Helfen diese Verfahren einem Patienten nicht oder kommen sie aufgrund der Schwere der Erkrankung nicht in Frage, hilft der Chirurg. Er kann Gefäße auch über eine längere Strecke öffnen, reinigen und wieder verschließen. Auch das Legen eines Bypasses, einer Umgehung der Engstelle, ist eine operative Möglichkeit, um den Blutkreislauf wiederherzustellen. „Egal wie gut eine Therapie ist: Am besten ist es, wenn die Schaufensterkrankheit gar nicht entsteht“, mahnt Dr. Melz.
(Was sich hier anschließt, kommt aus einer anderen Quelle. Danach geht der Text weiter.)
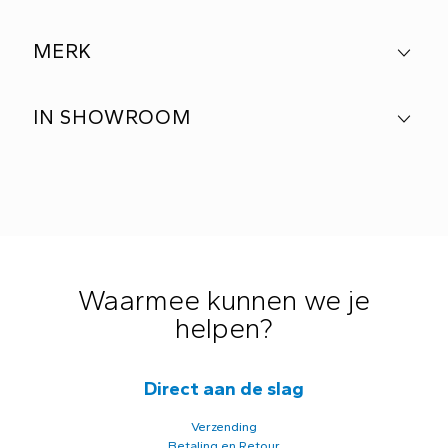
MERK
IN SHOWROOM
Waarmee kunnen we je
helpen?
Direct aan de slag
Verzending
Betaling en Retour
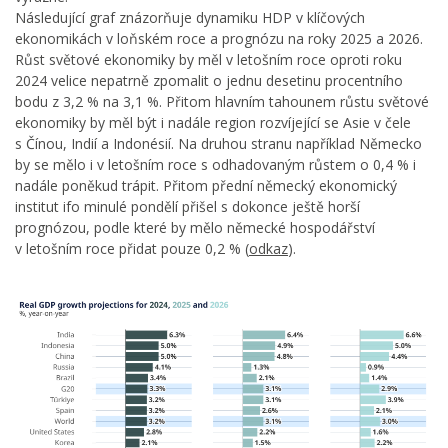
Následující graf znázorňuje dynamiku HDP v klíčových
ekonomikách v loňském roce a prognózu na roky 2025 a 2026.
Růst světové ekonomiky by měl v letošním roce oproti roku
2024 velice nepatrně zpomalit o jednu desetinu procentního
bodu z 3,2 % na 3,1 %. Přitom hlavním tahounem růstu světové
ekonomiky by měl být i nadále region rozvíjející se Asie v čele
s Čínou, Indií a Indonésií. Na druhou stranu například Německo
by se mělo i v letošním roce s odhadovaným růstem o 0,4 % i
nadále poněkud trápit. Přitom přední německý ekonomický
institut ifo minulé pondělí přišel s dokonce ještě horší
prognózou, podle které by mělo německé hospodářství
v letošním roce přidat pouze 0,2 % (
odkaz
).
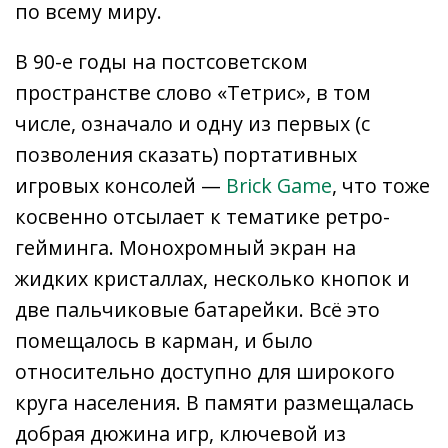
по всему миру.
В 90-е годы на постсоветском
пространстве слово «Тетрис», в том
числе, означало и одну из первых (с
позволения сказать) портативных
игровых консолей —
Brick Game
, что тоже
косвенно отсылает к тематике ретро-
гейминга. Монохромный экран на
жидких кристаллах, несколько кнопок и
две пальчиковые батарейки. Всё это
помещалось в карман, и было
относительно доступно для широкого
круга населения. В памяти размещалась
добрая дюжина игр, ключевой из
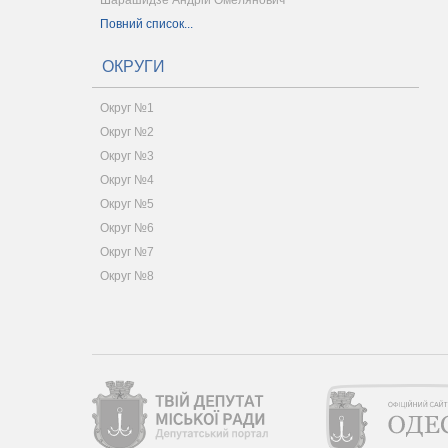
Шарашидзе Андрій Омелянович
Повний список...
ОКРУГИ
Округ №1
Округ №2
Округ №3
Округ №4
Округ №5
Округ №6
Округ №7
Округ №8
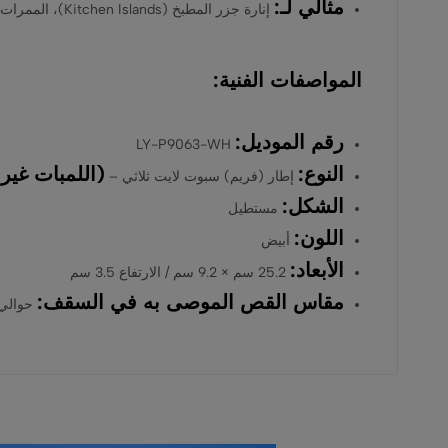
مثالي لـ:
إنارة جزر المطبخ (Kitchen Islands)، الممرات الطويلة، غرف الملابس، والمكاتب التي تتطلب إضاءة وفيرة وموجهة.
المواصفات الفنية:
رقم الموديل:
LY-P9063-WH
النوع:
(اللمبات غير
إطار (فريم) سبوت لايت ثلاثي –
الشكل:
مستطيل
اللون:
أبيض
الأبعاد:
25.2 سم × 9.2 سم / الارتفاع 3.5 سم
مقاس القص الموصى به في السقف:
حوالي 24 سم × 8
Dafür können Patienten einiges tun: Zwar ist die Krankheit oft genetisch bedingt, doch ist Rauchen ein steuerbarer Risikofaktor. Ausreichende Bewegung hilft den Blutdruck zu senken und ist neben einer gesunden, mediterranen Ernährung gut geeignet, einem Diabetes mellitus vorzubeugen – weitere Faktoren, die eine Arteriosklerose und somit eine arterielle Verschlusskrankheit begünstigen.